Teotihuacán

Teotihuacán

One of the world’s most impressive archaeological sites on a high plateau in the Basin of Mexico is Teotihuacán, a city that continues to baffle historians. It is unknown what race of people built it, what they used it for, or why it was deserted. While the remnants are astonishing, it is believed that 90 percent of the city is still buried under the dry Mexican soil. This great city at its peak once held upwards of 200,000 inhabitants, so what exactly happened to Teotihuacán?

The name Teotihuacán, translates to “The great city where men become gods”, was given to the city by later Aztec races who were amazed by this marvelous metropolitan structure. The nucleus of the 8-square mile city is a giant building referred to as the Pyramid of the Sun, which is a 216-foot tall, and 700-foot wide building with a temple at its peak indicating that the city was ruled by an aboriginal religion. At the bottom of the Pyramid of the Sun is a 3-mile road which runs north to south. The Aztecs dubbed this road the ‘Avenue of the Dead’, because the mounds on the side of it looked like tombs. In actuality, they were temples, as it has since been discovered that the Teotihuacán lay their dead to rest inside their own houses.
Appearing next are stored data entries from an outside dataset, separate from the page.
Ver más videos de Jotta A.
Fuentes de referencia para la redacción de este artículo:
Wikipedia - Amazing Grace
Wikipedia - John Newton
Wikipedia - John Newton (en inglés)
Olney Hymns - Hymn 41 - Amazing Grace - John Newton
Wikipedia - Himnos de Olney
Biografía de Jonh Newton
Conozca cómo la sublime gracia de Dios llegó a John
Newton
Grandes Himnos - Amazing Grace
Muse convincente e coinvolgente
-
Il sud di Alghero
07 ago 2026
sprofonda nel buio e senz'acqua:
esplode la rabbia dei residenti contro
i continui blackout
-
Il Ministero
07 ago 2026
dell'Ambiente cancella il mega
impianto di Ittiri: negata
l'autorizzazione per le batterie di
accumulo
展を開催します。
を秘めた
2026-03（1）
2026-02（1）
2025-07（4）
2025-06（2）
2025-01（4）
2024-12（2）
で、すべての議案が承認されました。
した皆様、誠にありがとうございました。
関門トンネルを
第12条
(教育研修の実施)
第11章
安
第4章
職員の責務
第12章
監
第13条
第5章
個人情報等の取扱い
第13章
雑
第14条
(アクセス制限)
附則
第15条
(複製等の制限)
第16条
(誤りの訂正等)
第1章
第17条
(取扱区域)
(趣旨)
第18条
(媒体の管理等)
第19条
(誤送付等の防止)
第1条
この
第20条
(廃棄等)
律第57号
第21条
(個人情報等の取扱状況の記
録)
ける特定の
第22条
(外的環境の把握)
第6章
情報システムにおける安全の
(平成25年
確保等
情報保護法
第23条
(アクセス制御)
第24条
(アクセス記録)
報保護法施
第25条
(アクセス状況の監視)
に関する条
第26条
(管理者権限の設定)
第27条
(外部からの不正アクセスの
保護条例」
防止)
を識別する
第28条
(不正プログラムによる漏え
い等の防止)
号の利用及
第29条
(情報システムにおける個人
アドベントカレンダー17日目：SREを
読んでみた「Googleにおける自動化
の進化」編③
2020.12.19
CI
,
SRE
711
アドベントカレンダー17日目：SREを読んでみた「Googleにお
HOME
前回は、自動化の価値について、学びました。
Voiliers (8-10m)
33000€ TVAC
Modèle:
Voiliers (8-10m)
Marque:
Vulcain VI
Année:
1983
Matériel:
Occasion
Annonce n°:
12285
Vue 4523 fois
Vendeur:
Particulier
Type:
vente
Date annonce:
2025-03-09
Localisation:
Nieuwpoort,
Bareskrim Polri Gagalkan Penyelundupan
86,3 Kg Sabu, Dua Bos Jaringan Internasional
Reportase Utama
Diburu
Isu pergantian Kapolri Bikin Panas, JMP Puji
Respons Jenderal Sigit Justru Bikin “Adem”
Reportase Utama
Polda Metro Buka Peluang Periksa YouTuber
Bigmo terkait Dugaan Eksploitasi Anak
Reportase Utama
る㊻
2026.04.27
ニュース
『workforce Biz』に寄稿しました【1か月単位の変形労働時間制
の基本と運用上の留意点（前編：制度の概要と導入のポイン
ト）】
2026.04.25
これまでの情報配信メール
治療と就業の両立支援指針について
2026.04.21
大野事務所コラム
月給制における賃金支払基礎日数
At the northern end of the Avenue of the Dead, close to the Pyramid of the Sun was a smaller structure, named Pyramid of the Moon. At the southern end of the Avenue of the Dead, was the third largest pyramid called Temple of the Feathered Serpent, which was surrounded by a structure with high walls and a large courtyard called ‘The Citadel”. The courtyard was big enough to house the entire population of Teotihuacán. Shortly after 200 AD, another road was built intersecting the Avenue of the Dead at its halfway point which divided the city into a grid system of four quarters. The houses were built as a network of adjacent residences connected by patios complete with functioning drainage, and water-supply systems. The building of the city began in 200 Bc, with the major structured being constructed in 1 AD. By 500 AD, the city already had 100,000 people, and within 200 years, the population had doubled.
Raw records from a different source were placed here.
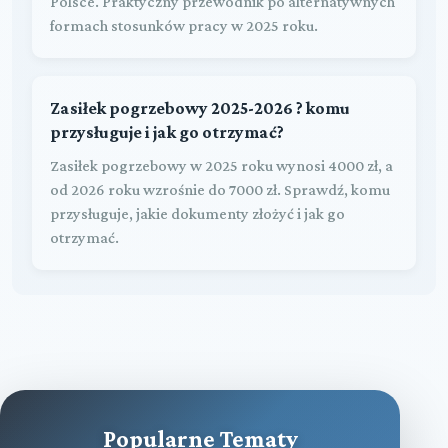
Polsce. Praktyczny przewodnik po alternatywnych
formach stosunków pracy w 2025 roku.
Zasiłek pogrzebowy 2025-2026 ? komu
przysługuje i jak go otrzymać?
Zasiłek pogrzebowy w 2025 roku wynosi 4000 zł, a
od 2026 roku wzrośnie do 7000 zł. Sprawdź, komu
przysługuje, jakie dokumenty złożyć i jak go
otrzymać.
Popularne Tematy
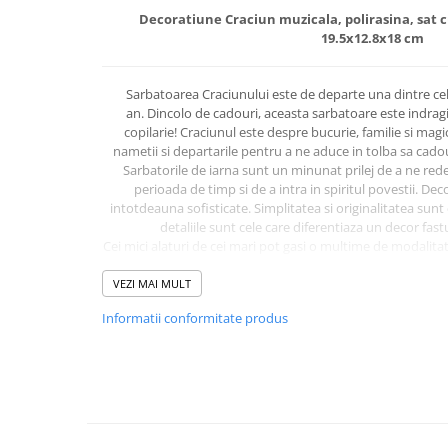
Becuri
Decoratiune Craciun muzicala, polirasina, sat c
Prize
19.5x12.8x18 cm
Sanitare
Sarma constructii
Sarbatoarea Craciunului este de departe una dintre c
an. Dincolo de cadouri, aceasta sarbatoare este indra
Scule, unelte si masini
copilarie! Craciunul este despre bucurie, familie si mag
Sfoara si franghii
nametii si departarile pentru a ne aduce in tolba sa cadou
Sarbatorile de iarna sunt un minunat prilej de a ne red
Suruburi, dibluri si accesorii
perioada de timp si de a intra in spiritul povestii. Dec
prindere
intotdeauna sofisticate. Simplitatea si originalitatea sunt
detaliile sunt cele care diferentiaza un decor fas
Corpuri de iluminat
Cei mici alaturi de cei mari pot gasi o multime de modalita
Aplice si plafoniere
de acest spirit magic. Caminul devine o paleta de
VEZI MAI MULT
Lustre si pendule
Caracteristici:
Spoturi
Informatii conformitate produs
cadou ideal pentru cei mici si 
element decorativ specific de
Accesorii corpuri de iluminat
design creativ si sugestiv sarbator
Lampi de veghe copii
materialul din care este creata decoratiunea, polirasina
de rezistenta foarte bune, fiind mai calitativa fat
Proiectoare
Specificatii:
decoratiune de interio
Veioze si lampi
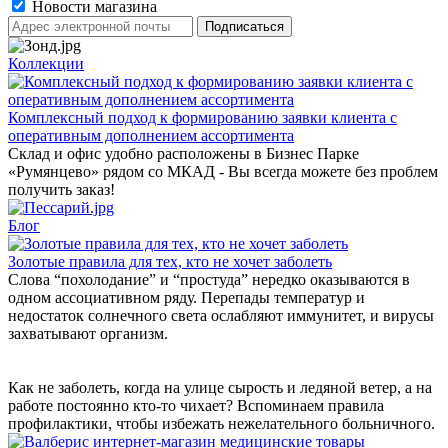
Новости магазина
Коллекции
Комплексный подход к формированию заявки клиента с
оперативным дополнением ассортимента
Склад и офис удобно расположены в Бизнес Парке
«Румянцево» рядом со МКАД - Вы всегда можете без проблем
получить заказ!
Блог
Золотые правила для тех, кто не хочет заболеть
Слова “похолодание” и “простуда” нередко оказываются в
одном ассоциативном ряду. Перепады температур и
недостаток солнечного света ослабляют иммунитет, и вирусы
захватывают организм.
Как не заболеть, когда на улице сырость и ледяной ветер, а на
работе постоянно кто-то чихает? Вспоминаем правила
профилактики, чтобы избежать нежелательного больничного.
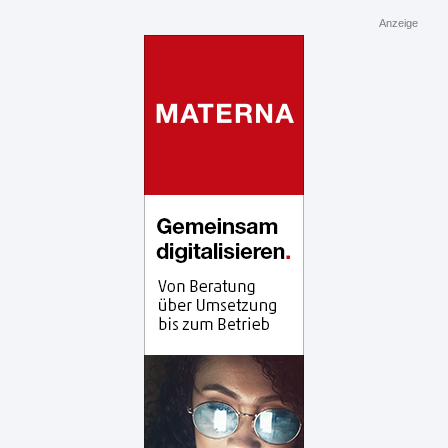
Anzeige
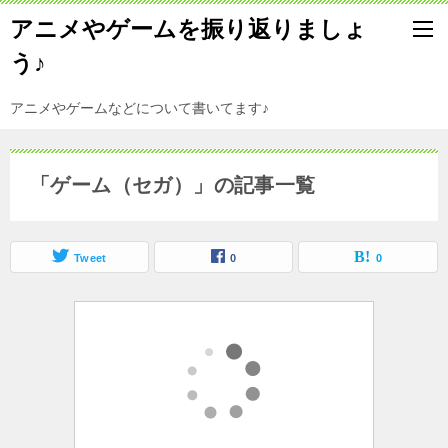
アニメやゲームを振り返りましょ
う♪
アニメやゲームなどについて書いてます♪
「ゲーム（セガ）」の記事一覧
Tweet
0
0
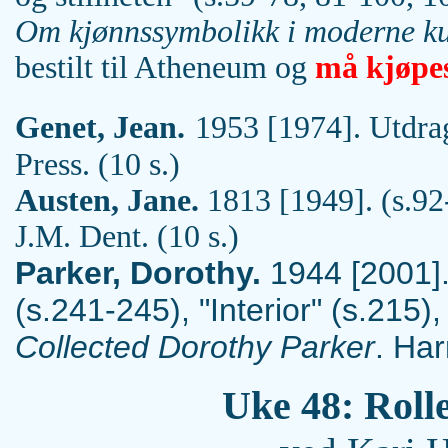
Om kjønnssymbolikk i moderne ku
bestilt til Atheneum og
må kjøpe
Genet, Jean.
1953 [1974]. Utdrag
Press. (10 s.)
Austen, Jane.
1813 [1949]. (s.92
J.M. Dent. (10 s.)
Parker, Dorothy.
1944 [2001]. 
(s.241-245), "Interior" (s.215
Collected Dorothy Parker
. Ha
Uke 48: Rolle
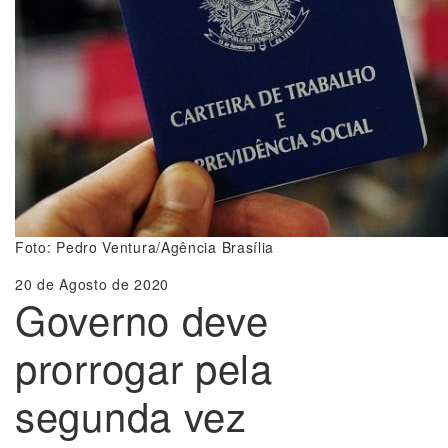
Foto: Pedro Ventura/Agência Brasília
20 de Agosto de 2020
Governo deve
prorrogar pela
segunda vez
Archaeologists and enthusiastic historians do not really know who the inhabitants were. The civilization thrived much too early to be the Aztecs, and despite having similar styles of architecture and social engineering, the Toltec race didn’t appear until 200 years after the building of Teotihuacán. It is suspected that the Olmecs, a race of great builders who flourished in 1500 BC through 1 AD, could possibly be there ancestors but there is no credible proof to confirm this as the records left behind by the Teotihuacán have never been successfully translated. Whoever did establish the city of Teotihuacán, did so with a sense of intelligence and a strict regard for religion.

Teotihuacán was abandoned around the year 800 AD, despite the inhabitants having a structured and privileged life. The causes of the fall are unknown, but possibilities include that the population may have been too great, a prolonged drought, or an epidemic. It’s more likely that an internal conflict ensued, or conflict with invading groups attacking the city such as barbarians from the northern region. Excavations have found that large fires were started in the city during its last days, mostly involving structures and dwellings associated with the ruling class. Which make some suggest that the burning was from an internal uprising.

While the origins of Teotihuacán is unknown, it seemed to have a cast influence throughout the Mexican region. Experts contemplate the notion that the fleeing citizens of Teotihuacán founded another town with similar pyramid structures at a site a 1000 miles away in Kaminaljuyú. Even though there has been a 100 years of intense historical investigation, the mystery of Teotihuacán remains just as it has for over a thousand years now.